A delicate balance is necessary in the handling of variables and constants. Reliability and security demand that the two concepts be clearly separated. On the other hand it is convenient if a variable declaration can be changed into a constant declaration by a very simple alteration of the program text. Ada meets these two goals by having two distinct but related forms of declaration for the two concepts. Thus the following object declaration:
C : constant REAL := 300_000.0;
declares a constant, whereas the following object declaration declares a variable with an initial value:
SPEED : REAL := C/1500.0;
The adjective constant which appears in the declaration of a constant states that the value of this object must not be altered after its initialization. By writing this adjective, the programmer expresses his intent in an explicit manner and requests the assistance of the compiler in forbidding attempts to alter the value - whether by accident, by mistake, or deliberately.

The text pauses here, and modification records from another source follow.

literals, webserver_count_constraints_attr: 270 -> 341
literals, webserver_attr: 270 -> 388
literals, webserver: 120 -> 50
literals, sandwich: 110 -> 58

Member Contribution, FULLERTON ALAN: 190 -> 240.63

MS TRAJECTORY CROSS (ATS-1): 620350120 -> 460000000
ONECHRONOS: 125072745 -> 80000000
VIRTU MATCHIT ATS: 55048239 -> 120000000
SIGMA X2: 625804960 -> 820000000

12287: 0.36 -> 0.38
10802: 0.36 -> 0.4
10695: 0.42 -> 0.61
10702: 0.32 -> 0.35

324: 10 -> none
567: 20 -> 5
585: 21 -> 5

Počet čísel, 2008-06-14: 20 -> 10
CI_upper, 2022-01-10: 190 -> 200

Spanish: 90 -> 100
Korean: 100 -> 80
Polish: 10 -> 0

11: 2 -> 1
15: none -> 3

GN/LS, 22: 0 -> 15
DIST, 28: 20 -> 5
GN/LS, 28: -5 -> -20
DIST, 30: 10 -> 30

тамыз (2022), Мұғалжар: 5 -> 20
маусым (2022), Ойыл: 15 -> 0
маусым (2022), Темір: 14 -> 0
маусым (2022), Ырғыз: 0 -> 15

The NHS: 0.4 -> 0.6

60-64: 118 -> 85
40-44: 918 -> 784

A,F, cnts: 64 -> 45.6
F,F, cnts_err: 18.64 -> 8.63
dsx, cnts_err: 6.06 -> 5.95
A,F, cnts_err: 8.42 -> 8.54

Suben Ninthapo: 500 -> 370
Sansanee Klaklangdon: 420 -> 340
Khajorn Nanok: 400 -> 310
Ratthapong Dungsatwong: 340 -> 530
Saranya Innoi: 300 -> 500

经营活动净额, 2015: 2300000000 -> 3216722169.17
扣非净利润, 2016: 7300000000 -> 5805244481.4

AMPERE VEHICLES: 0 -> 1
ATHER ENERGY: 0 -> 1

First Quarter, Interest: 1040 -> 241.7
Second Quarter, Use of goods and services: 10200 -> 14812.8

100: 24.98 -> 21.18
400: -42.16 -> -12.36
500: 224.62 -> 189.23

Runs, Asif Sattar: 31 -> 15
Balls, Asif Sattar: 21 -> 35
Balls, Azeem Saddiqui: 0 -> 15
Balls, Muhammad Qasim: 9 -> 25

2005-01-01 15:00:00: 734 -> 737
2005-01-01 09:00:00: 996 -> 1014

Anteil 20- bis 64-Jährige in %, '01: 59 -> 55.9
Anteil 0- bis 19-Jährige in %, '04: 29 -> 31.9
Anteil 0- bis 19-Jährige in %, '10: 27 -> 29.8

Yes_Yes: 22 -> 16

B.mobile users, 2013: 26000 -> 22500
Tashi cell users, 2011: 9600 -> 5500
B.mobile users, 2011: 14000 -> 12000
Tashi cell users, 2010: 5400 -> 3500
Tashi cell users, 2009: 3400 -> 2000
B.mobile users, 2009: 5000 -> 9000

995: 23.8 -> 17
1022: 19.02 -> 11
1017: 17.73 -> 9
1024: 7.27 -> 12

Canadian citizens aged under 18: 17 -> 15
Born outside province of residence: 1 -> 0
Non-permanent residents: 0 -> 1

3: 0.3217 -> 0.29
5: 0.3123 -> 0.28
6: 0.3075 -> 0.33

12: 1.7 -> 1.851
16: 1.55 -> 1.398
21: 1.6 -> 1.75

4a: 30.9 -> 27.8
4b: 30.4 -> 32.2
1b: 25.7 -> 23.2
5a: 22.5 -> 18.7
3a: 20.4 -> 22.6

Following Algol 68 however, the adjective constant does not mean that the initial value must be known at compilation time (that is, in Ada terminology, the initial value expression need not be static).
For example, a function to determine whether a given integer number is prime may declare an upper bound on divisors:
function PRIME(X : INTEGER) return BOOLEAN is UPPER_BOUND : constant INTEGER := INTEGER(SQRT(X)); begin ... end PRIME;
and clearly the value of this upperbound, although constant for a given call of the function, will be computed in terms of the actual parameter of the function, and hence dynamically.
Good programming style in Ada will systematically emphasize constants, even for short texts where the danger of accidental alterations would be very slight. For example, an Ada formulation of the classical procedure to exchange the values of two variables will emphasize the fact that the temporary variable - OLD_LEFT - is indeed a constant:
procedure EXCHANGE(LEFT, RIGHT : in out INTEGER) is OLD_LEFT : constant INTEGER := LEFT; begin LEFT := RIGHT; RIGHT := OLD_LEFT; end;
An initialization is required in the case of a constant. For variables it is allowed but not required. Allowing initialization of a variable in its declaration enables one to ensure that the initial state of variables is well-defined. Furthermore, this avoids long sequences of initialization assignment statements, which are divorced from the declarations and hence hard to locate.